Le parallèle avec les paradis fiscaux ne s’arrête pas là : dans le cadre de leurs délibérations sur le secret des affaires, les députés ont également voté un amendement présenté par la députée socialiste Bernadette Laclais, contre l’avis du gouvernement et du rapporteur, ouvrant la possibilité pour les entreprises, « quelles que soient leur forme, leur activité et leur importance », de demander à ne pas rendre publics leurs comptes annuels, sur simple déclaration. Ces comptes annuels seraient accessibles uniquement aux autorités judiciaires et administratives, mais « la publicité de ces informations auprès des tiers restera de la décision de la société elle-même ». Parmi ces tiers, il faut compter les actionnaires, les salariés, les journalistes, et la société civile en général.

# CONSIGNE DE TRAVAIL 1:
Recopiez dans son intégralité, sans rien y modifier, le texte sur la publication des comptes annuels des entreprises.

# DONNÉES DE TRAVAIL:
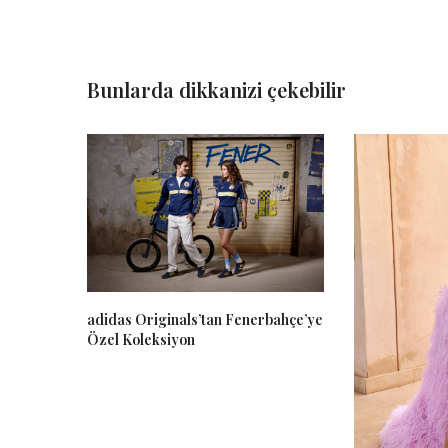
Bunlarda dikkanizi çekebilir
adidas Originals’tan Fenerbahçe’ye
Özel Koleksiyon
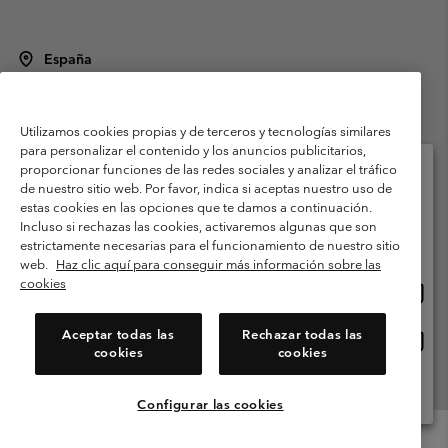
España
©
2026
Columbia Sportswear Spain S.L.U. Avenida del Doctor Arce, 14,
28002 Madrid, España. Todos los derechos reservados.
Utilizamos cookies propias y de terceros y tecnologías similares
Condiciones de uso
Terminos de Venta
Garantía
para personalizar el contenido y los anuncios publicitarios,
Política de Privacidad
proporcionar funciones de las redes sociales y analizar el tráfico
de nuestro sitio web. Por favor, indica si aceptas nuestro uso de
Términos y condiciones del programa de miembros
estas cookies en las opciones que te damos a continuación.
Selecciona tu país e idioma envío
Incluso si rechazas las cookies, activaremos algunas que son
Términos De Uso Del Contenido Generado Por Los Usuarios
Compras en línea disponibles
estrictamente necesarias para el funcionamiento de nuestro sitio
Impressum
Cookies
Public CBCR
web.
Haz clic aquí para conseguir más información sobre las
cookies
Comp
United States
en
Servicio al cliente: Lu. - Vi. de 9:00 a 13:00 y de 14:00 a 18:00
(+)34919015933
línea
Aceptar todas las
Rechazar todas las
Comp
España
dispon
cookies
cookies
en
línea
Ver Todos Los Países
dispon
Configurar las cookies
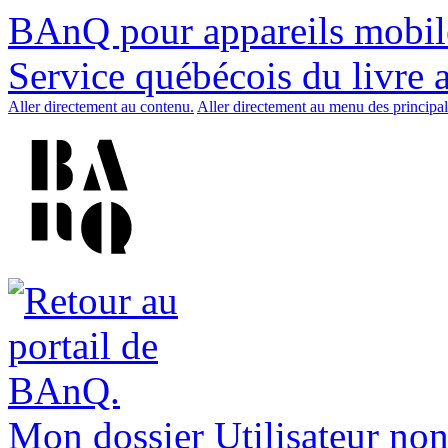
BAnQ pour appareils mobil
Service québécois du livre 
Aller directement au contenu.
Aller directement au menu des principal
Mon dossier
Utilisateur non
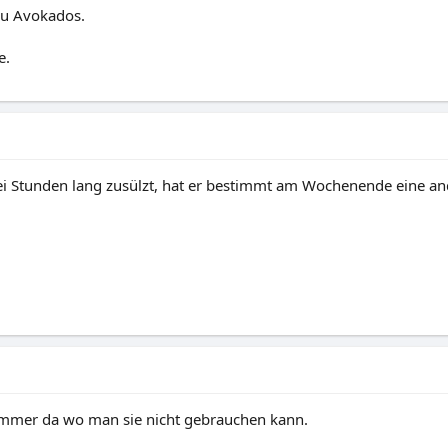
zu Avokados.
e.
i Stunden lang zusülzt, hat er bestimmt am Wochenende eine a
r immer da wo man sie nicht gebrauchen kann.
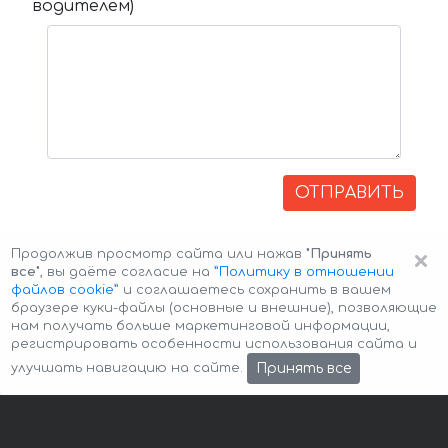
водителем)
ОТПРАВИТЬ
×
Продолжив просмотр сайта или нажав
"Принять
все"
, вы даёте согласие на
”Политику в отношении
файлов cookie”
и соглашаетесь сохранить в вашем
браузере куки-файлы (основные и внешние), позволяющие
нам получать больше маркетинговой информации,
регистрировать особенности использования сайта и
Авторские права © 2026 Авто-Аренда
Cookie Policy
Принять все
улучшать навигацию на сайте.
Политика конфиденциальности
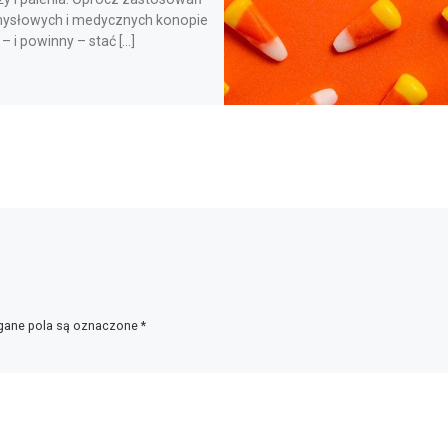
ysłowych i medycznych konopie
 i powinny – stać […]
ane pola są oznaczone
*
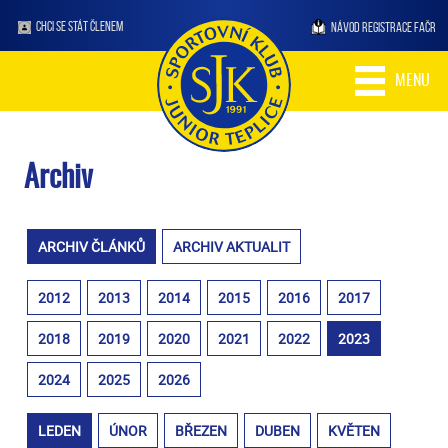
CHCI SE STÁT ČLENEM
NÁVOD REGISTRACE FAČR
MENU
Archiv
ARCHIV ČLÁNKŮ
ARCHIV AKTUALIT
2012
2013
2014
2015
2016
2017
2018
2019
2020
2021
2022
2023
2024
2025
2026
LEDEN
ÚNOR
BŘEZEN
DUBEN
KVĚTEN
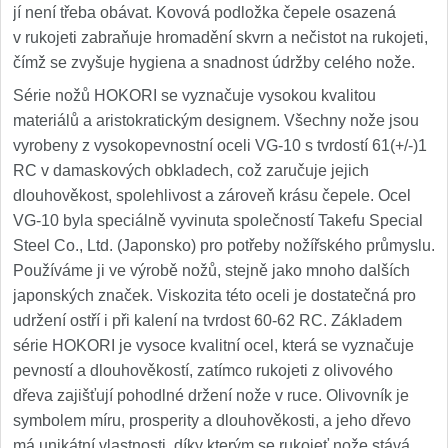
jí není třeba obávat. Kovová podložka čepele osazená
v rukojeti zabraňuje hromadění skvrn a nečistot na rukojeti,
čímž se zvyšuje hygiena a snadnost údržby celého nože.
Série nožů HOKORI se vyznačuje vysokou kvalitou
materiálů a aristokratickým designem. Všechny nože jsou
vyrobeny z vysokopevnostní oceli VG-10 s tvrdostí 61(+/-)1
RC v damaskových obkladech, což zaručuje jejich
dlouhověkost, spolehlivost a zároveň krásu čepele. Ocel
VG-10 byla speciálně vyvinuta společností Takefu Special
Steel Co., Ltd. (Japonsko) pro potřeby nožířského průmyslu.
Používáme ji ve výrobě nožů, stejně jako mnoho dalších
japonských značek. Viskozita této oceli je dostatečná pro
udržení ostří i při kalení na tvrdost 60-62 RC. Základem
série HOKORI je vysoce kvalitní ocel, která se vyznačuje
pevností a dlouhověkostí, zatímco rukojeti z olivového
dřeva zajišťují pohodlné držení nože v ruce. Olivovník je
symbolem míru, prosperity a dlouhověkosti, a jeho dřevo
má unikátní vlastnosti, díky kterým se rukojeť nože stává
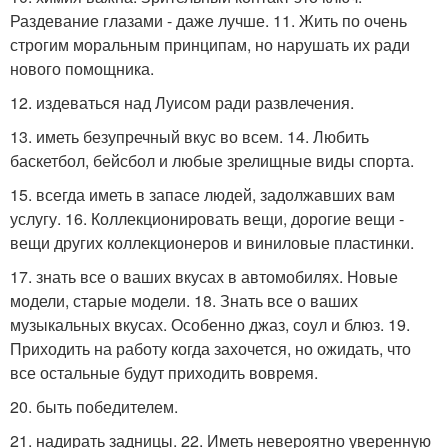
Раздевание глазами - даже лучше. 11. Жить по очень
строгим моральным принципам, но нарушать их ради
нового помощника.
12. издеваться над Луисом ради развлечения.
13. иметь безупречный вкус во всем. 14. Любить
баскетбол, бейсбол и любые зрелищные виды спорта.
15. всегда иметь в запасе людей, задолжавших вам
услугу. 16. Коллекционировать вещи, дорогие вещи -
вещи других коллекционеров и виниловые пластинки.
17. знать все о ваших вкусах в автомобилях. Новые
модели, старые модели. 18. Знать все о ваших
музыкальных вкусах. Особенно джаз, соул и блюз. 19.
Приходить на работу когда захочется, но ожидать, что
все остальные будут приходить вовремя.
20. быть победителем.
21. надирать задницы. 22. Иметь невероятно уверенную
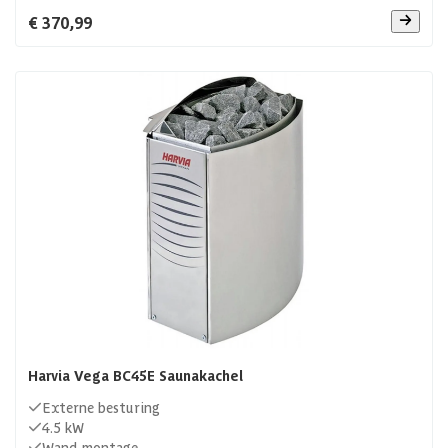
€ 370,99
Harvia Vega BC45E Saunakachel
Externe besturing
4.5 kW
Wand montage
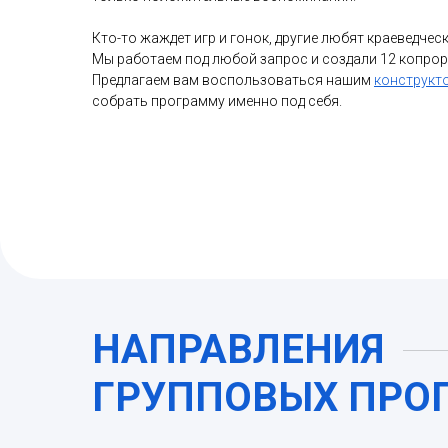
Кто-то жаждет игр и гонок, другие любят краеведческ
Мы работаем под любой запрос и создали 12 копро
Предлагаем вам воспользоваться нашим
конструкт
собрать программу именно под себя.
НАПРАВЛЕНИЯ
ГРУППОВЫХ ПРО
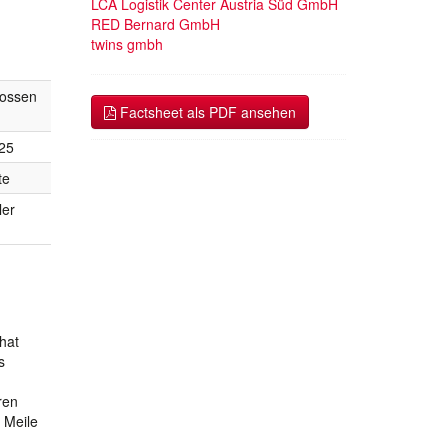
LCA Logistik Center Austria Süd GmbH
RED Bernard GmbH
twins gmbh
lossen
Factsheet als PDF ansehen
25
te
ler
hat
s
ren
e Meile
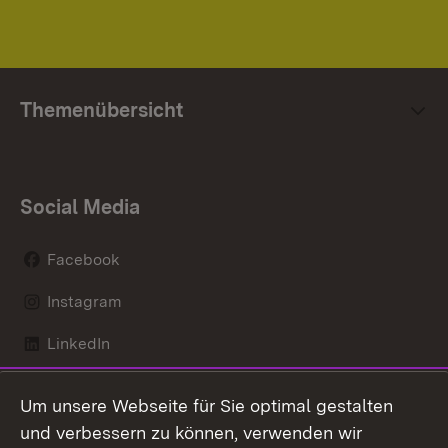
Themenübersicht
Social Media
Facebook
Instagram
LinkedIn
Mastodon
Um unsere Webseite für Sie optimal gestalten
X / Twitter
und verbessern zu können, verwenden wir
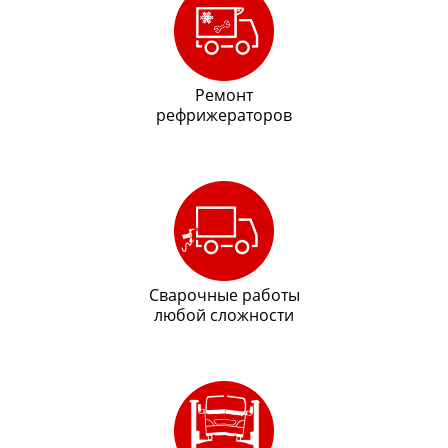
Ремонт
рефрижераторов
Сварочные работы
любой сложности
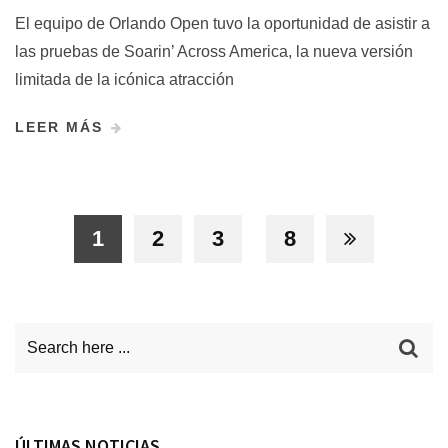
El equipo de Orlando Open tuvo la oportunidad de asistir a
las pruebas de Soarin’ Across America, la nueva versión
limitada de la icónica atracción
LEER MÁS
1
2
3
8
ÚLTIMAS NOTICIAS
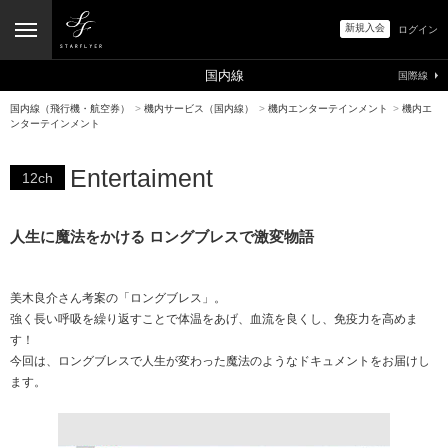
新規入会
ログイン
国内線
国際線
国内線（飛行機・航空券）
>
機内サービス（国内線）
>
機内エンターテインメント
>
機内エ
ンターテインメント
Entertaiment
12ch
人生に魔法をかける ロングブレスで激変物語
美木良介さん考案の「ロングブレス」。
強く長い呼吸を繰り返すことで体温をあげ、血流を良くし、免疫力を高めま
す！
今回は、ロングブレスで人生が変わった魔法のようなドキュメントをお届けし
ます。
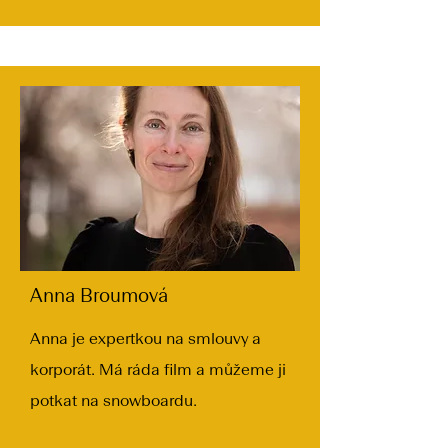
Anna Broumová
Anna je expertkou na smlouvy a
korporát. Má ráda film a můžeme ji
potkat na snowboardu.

# CONSIGNE DE TRAVAIL 2:
Reproduisez le passage des entrées allant du début jusqu'à la ligne contenant « Özel Koleksiyon » incluse, en substituant « Seri » à « Koleksiyon » et en laissant tout le reste intact. Ne fournissez que ce passage, sans les images.

# SOLUTION PROPOSÉE 1:
Le parallèle avec les paradis fiscaux ne s’arrête pas là : dans le cadre de leurs délibérations sur le secret des affaires, les députés ont également voté un amendement présenté par la députée socialiste Bernadette Laclais, contre l’avis du gouvernement et du rapporteur, ouvrant la possibilité pour les entreprises, « quelles que soient leur forme, leur activité et leur importance », de demander à ne pas rendre publics leurs comptes annuels, sur simple déclaration. Ces comptes annuels seraient accessibles uniquement aux autorités judiciaires et administratives, mais « la publicité de ces informations auprès des tiers restera de la décision de la société elle-même ». Parmi ces tiers, il faut compter les actionnaires, les salariés, les journalistes, et la société civile en général.

# SOLUTION PROPOSÉE 2:
Bunlarda dikkanizi çekebilir
adidas Originals’tan Fenerbahçe’ye
Özel Seri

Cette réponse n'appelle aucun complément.